[PROBLEM 1]: List every city named in the passage on U.S. mortgage bond performance below.

[STUDY TEXT]:
::::::::
Fitch Ratings expects the recent rate of improvement in U.S. residential mortgage bonds will moderate over the next year as home price appreciation slows.

Rising home prices tend to reduce late payments and mortgage defaults, because the more equity borrowers have in a property the easier it is to sell or refinance to lower their monthly payments. And Fitch has observed that the regions of the U.S. with the largest price gains have experienced greater improvements in borrower delinquencies and prepayment rates, as well as liquidation timelines and loss severities on liquidated properties. Conversely, in regions that have experienced little to no price increases, performance has improved only marginally.

In aggregate, national roll rates improved by approximately 28% between 2011 and 2013, but regions with larger price increases saw greater improvement in borrowers’ loan to value ratios and, as a result, greater improvement in new delinquency rates. Regions with little to no home price gains saw only modest improvement in roll rates, while regions in the 40% home price increase group saw roll rates improve by nearly 50%.

However Fitch projects that the pace of recent home price gains in several regions is not fully supported by the underlying economic fundamentals and will begin to slow, or even reverse. As prices begin to level off, so too will the related improvements in loan performance.

Fitch cited San Francisco, Los Angeles and San Diego as some of the most notable examples where home price gains could be reversed; Phoenix. It identified Miami and Riverside as markets where home prices have grown above 25% since 2011, but are “at or near their sustainable levels.”

There are also regions that Fitch views as remaining undervalued despite experiencing large recent price gains. Notabley, Atlanta and Detroit have seen prices rise 26% and 35%, respectively, since 2011. However, prices in these cities have still not reached long-term sustainable levels following the severe declines starting in 2006. Prices and loan performance in these regions are likely to continue to improve, although the pace may slow.
::::::::
[Transcribed page contents]
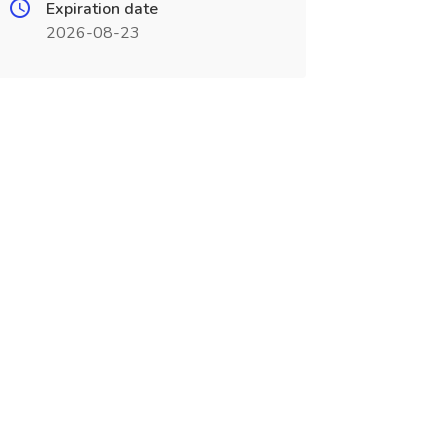
Expiration date
2026-08-23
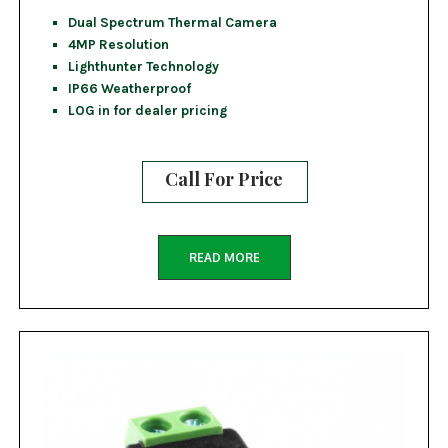
Dual Spectrum Thermal Camera
4MP Resolution
Lighthunter Technology
IP66 Weatherproof
LOG in for dealer pricing
Call For Price
READ MORE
::::::::
[PROBLEM 2]: Copy out every line of the records above word for word, leaving out the pictures.

[OUTPUT 1]: San Francisco, Los Angeles, San Diego, Phoenix, Miami, Riverside, Atlanta, Detroit

[OUTPUT 2]:
Expiration date
2026-08-23
Dual Spectrum Thermal Camera
4MP Resolution
Lighthunter Technology
IP66 Weatherproof
LOG in for dealer pricing
Call For Price
READ MORE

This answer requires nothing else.